What your research shows is that Kentucky's Constitution is stronger on separation of powers than our federal constitution.
Amy
Oh, absolutely. We're the only state with that double barreled one. And there's six or seven states that have some smaller version of it. And I think most of them sort of copied ours, but the rest of the states don't have one at all. And the Federal Constitution doesn't have one.
Dennis Fleming Jr.
Yeah, in the Nicholas Papers. I was reading through your book and your book's titled Jefferson and the Kentucky Constitution, by the way, and anybody listening can go ahead and get that. But the Nicholas Papers, this was George Nicholas. He was one of the founders of the Commonwealth of Kentucky. And in the papers were heavily influenced by Thomas Jefferson. As you said, he went and talked with Jefferson many times. So Jefferson had an influence on what he wrote. And I'm just going to quote from one of these quotes here from his papers where he's talking about the separation of powers and why it's so important. He says such a government where powers are mixed, possesses all the advantages and is clear of the evils of a monarchy. By dividing the power into different hands, you are certain that one of them will oppose any improper step of the other. Here's the thing, Dennis, I'm not so certain right now. And it sounds like because our Federal Constitution maybe doesn't have that clear dividing line in the separation of powers. Do you agree with that?

*PROBLEM 1*
Reproduce the listing's lines verbatim, from the line containing "left elbow: (623, 514, 1)" through the end of the listing, both ends included. Omit the pictures from your answer.

Images with localized body landmarks
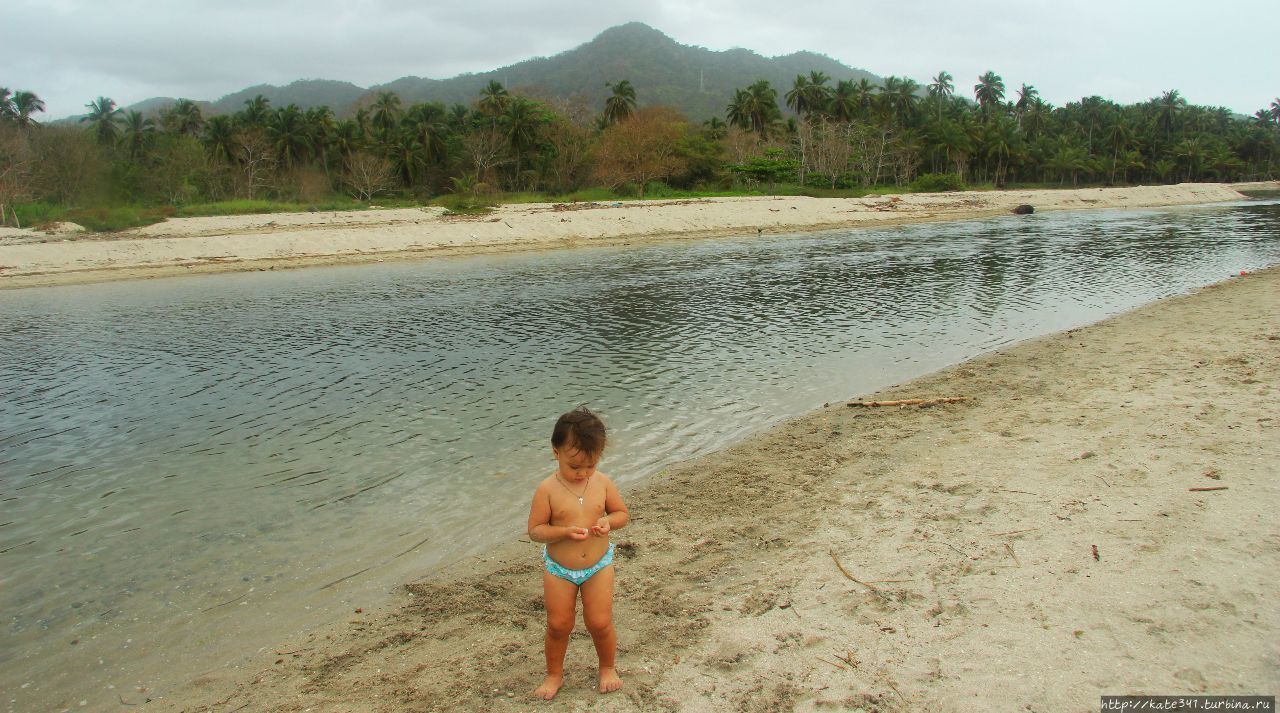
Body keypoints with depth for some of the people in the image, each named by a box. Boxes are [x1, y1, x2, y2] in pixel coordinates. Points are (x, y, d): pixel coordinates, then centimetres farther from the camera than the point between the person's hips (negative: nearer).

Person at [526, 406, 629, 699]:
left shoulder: (603, 483, -10)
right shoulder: (547, 489, -18)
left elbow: (623, 514, 1)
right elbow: (535, 530, -14)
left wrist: (608, 522, -21)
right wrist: (565, 532, -30)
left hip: (598, 565, 1)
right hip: (559, 569, -1)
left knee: (600, 623, 5)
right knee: (558, 625, 10)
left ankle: (608, 667, 34)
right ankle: (554, 674, 35)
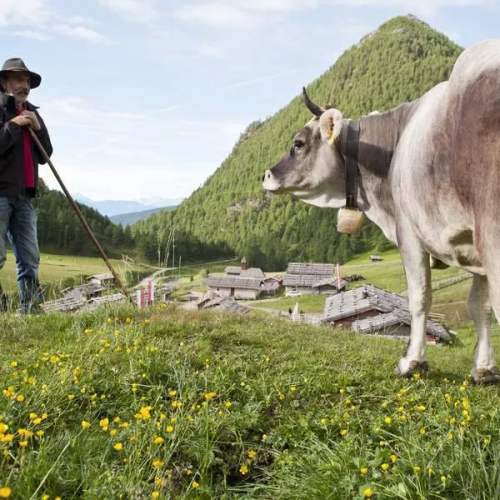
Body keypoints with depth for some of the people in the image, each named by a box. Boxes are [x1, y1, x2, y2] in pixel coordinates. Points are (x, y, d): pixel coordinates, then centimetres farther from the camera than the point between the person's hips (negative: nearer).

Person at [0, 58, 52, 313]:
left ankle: (31, 309, 9)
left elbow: (45, 155, 14)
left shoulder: (32, 113, 17)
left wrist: (37, 128, 0)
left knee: (29, 257, 5)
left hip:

*PROBLEM 2*
Name every document, book, or collection of papers that the interview transcript mentions.

*EXERCISE OUTPUT 1*
left elbow: (623, 514, 1)
right elbow: (535, 530, -14)
left wrist: (608, 522, -21)
right wrist: (565, 532, -30)
left hip: (598, 565, 1)
right hip: (559, 569, -1)
left knee: (600, 623, 5)
right knee: (558, 625, 10)
left ankle: (608, 667, 34)
right ankle: (554, 674, 35)
Body keypoints with depth for some of the people in the image, each named by a box. Boxes are [x1, y1, x2, y2] in pixel coordinates. Points are (x, y, d): pixel coordinates, then centimetres farther from the camera than the point between the person's hips (negative: nearer).

Person at [0, 58, 52, 313]:
left ankle: (31, 309, 9)
left elbow: (45, 155, 14)
left shoulder: (32, 113, 17)
left wrist: (37, 128, 0)
left knee: (29, 257, 5)
left hip:

*EXERCISE OUTPUT 2*
Kentucky's Constitution
the Federal Constitution
the Nicholas Papers
Jefferson and the Kentucky Constitution